The case being made to American liberals since the election is being made a lot of different ways. Some people phrase it in terms of “not pandering to special interest groups.” Some people talk about “real Americans.” Mr. Lilla uses the term “universal.” Whatever the speaker means to say,it all comes down to the same thing in effect.

The Republican Party achieved great success in the last election in part by choosing to focus on the concerns that are coded in our consciousness as “universal” (the problems of straight, white, Christian Americans) over and above the problems unique to those who are coded as “special interest groups.” Many commentators on the left, right, and middle have suggested that we should be doing the same.

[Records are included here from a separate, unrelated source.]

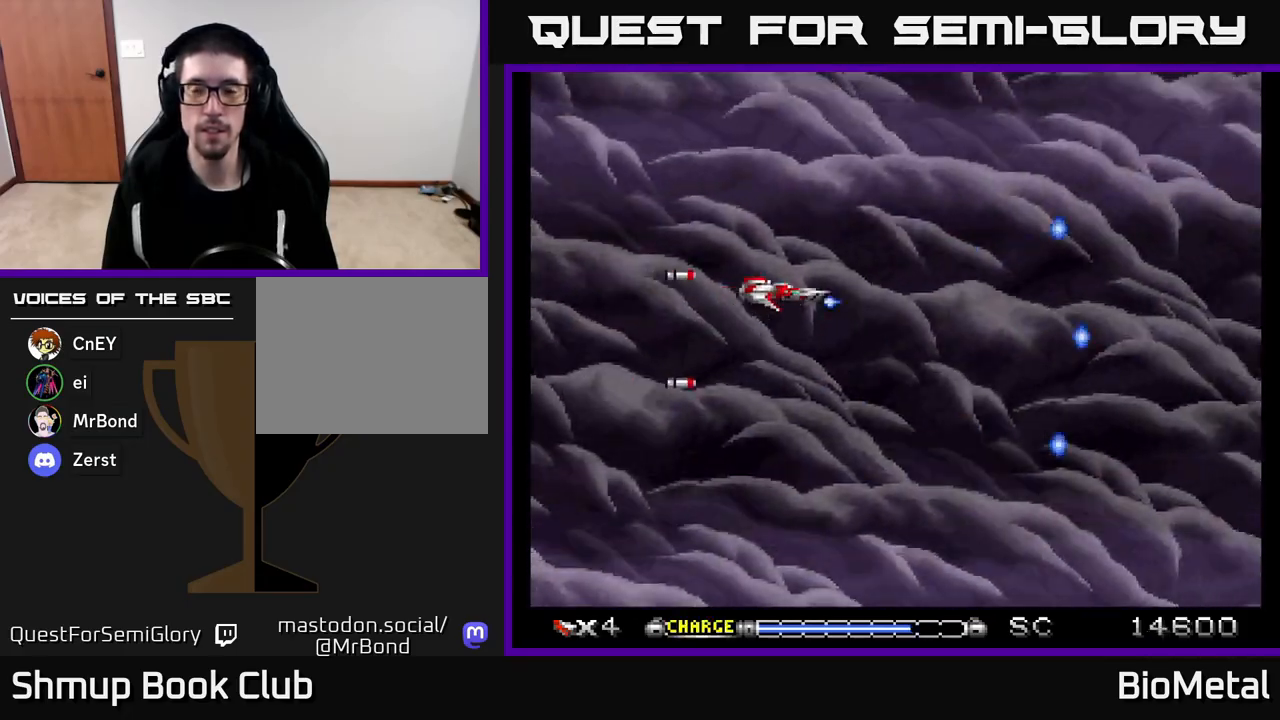
{"buttons": ["A", "DPAD_DOWN", "DPAD_RIGHT"], "left_stick": "center", "right_stick": "center", "events": [[67, "DPAD_UP", "up"], [467, "DPAD_RIGHT", "down"], [500, "DPAD_DOWN", "down"]]}
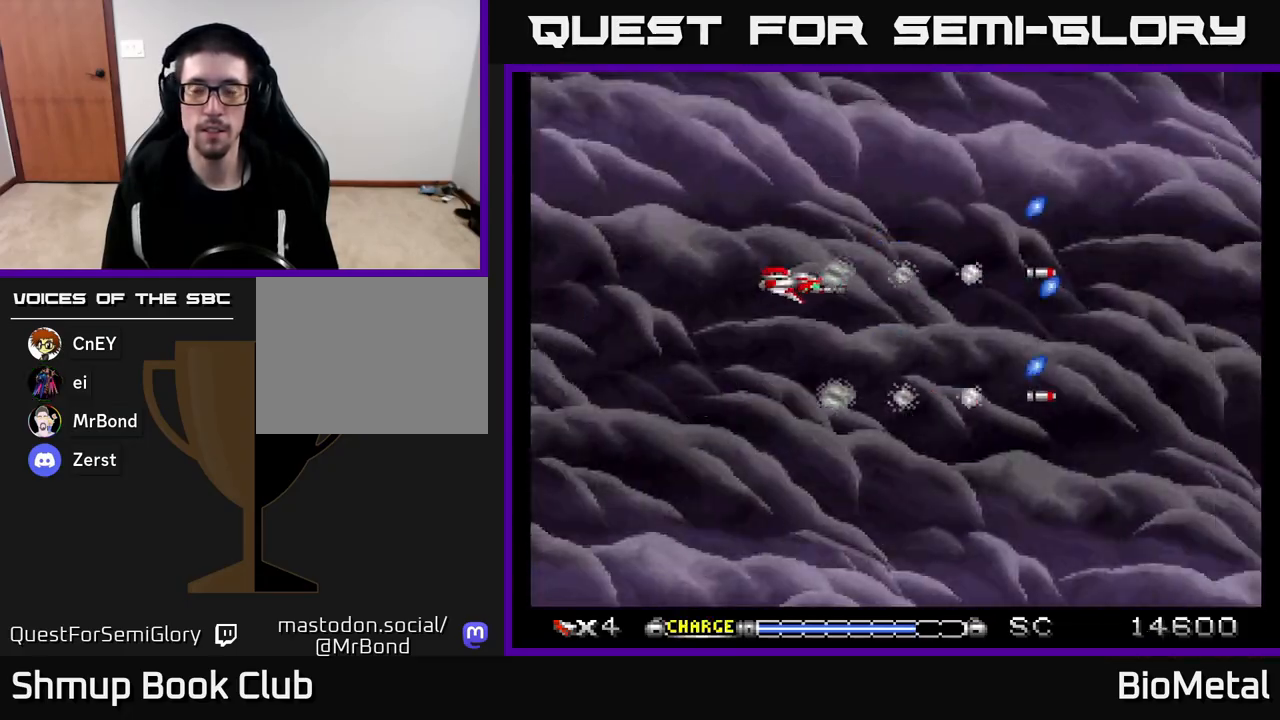
{"buttons": ["A"], "left_stick": "center", "right_stick": "center", "events": [[83, "DPAD_RIGHT", "up"], [183, "DPAD_DOWN", "up"]]}
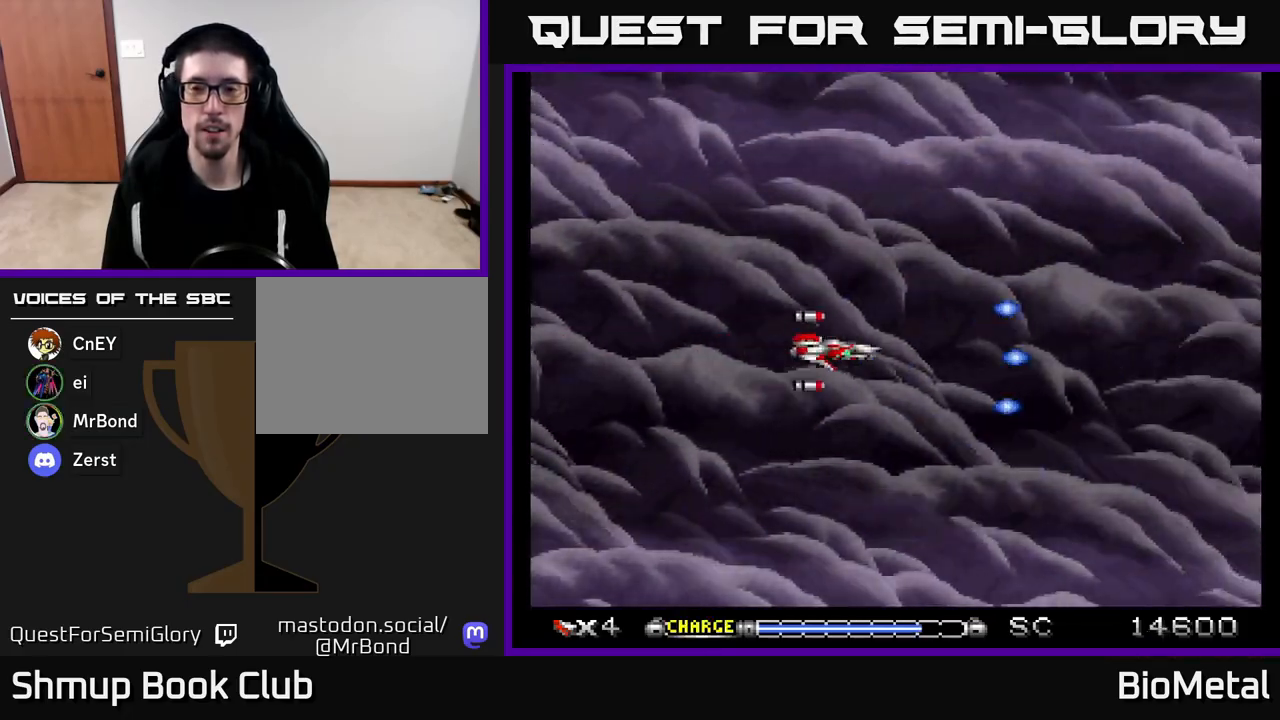
{"buttons": ["A"], "left_stick": "center", "right_stick": "center", "events": []}
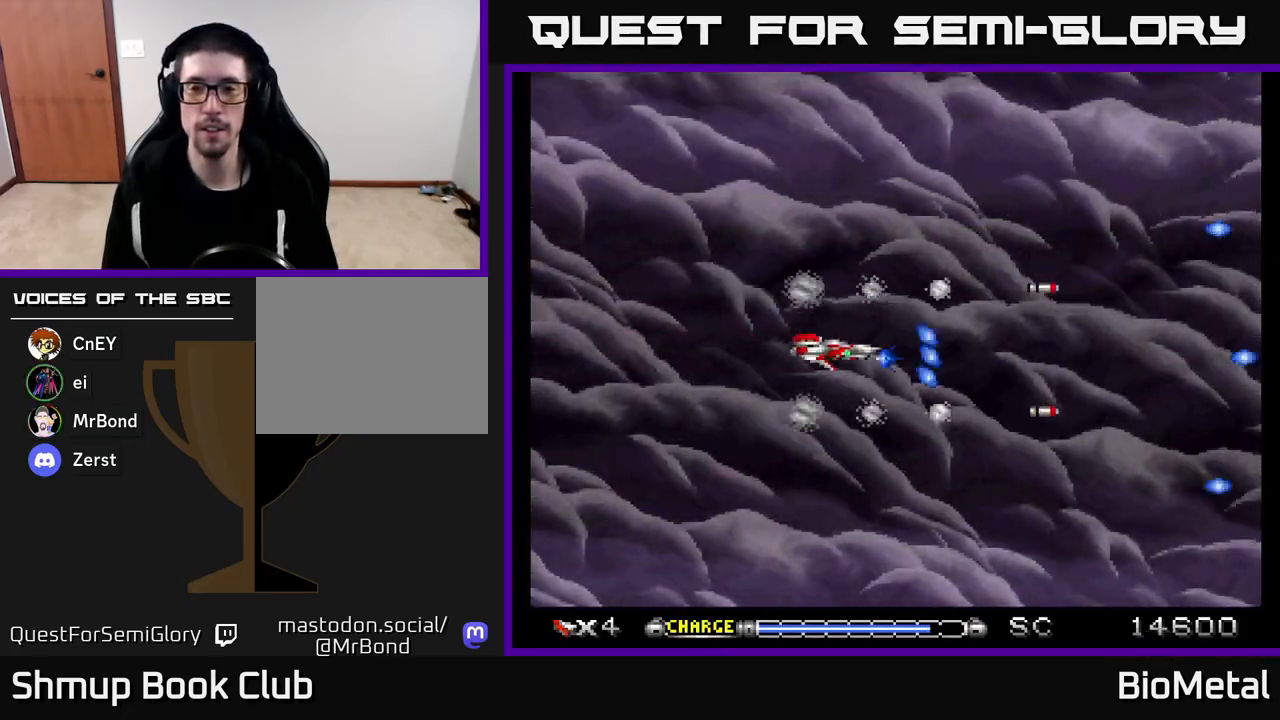
{"buttons": ["A"], "left_stick": "center", "right_stick": "center", "events": []}
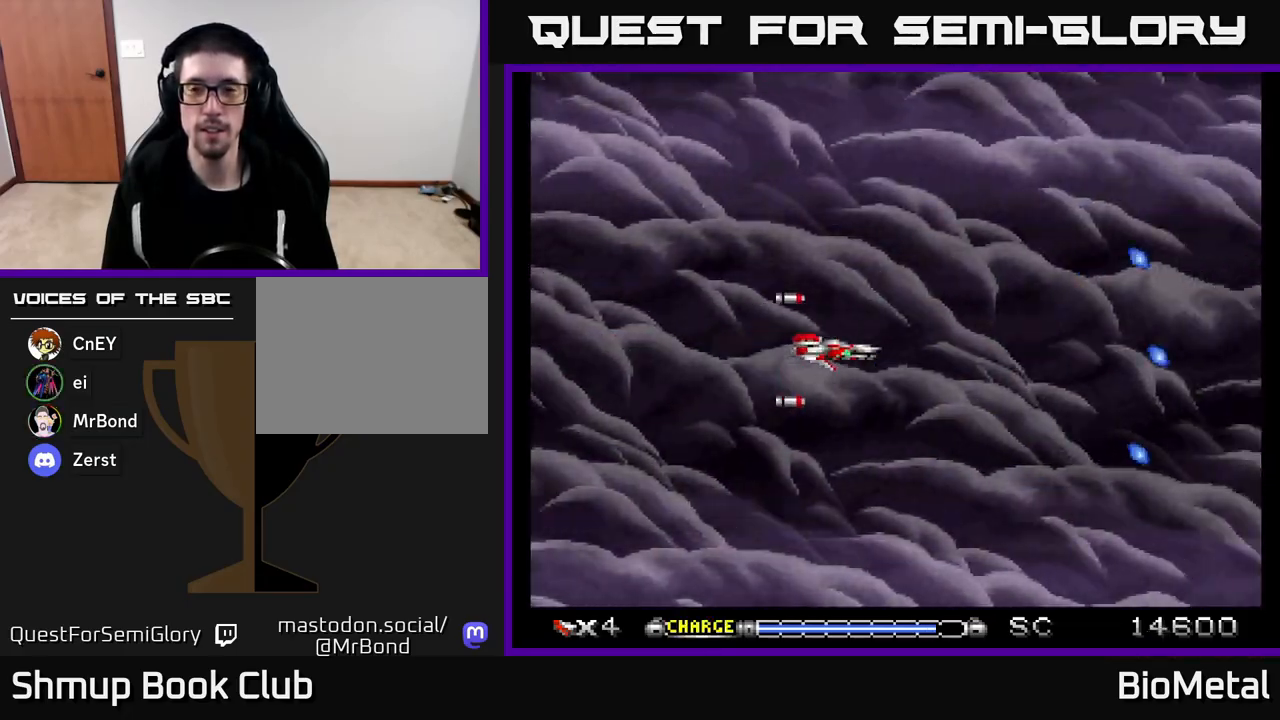
{"buttons": ["A", "DPAD_UP"], "left_stick": "center", "right_stick": "center", "events": [[483, "DPAD_UP", "down"]]}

As great as their electoral success was, though, the right-wing still lost the popular vote and had to rely on coordinated campaigns of voter suppression and a last-minute boost from the FBI to put them over the top, because the demographic whose concerns are dubbed “universal” is shrinking in proportion to the general population.

The way forward for the left is not to focus on trying to win by competing for the same shrinking pool of votes which the Republicans have decided should count for the most, but to try to understand and address the specific—not universal—problems of most Americans.

If the anti-“Identitarians” are not persuaded, perhaps they should consider: restrictive voter ID laws tailored against Democrat-leaning demographics, polling place closures that restrict access to the polls in Black communities, and voter intimidation campaigns tailored at Latino communities do not fit the definition of “problems faced by a majority of Americans,” but they are nevertheless problems the nation’s liberals must confront and overcome in order to forestall a permanent conservative victory.

Appeals to a surprisingly narrow “universal” prevent us from naming the worst of the problems that afflict most Americans. What we cannot name, we cannot fight. Refusing to name a problem and refusing to fight it might spare the rest of America the pain of hearing about it, but it won’t fix anything and it won’t win elections.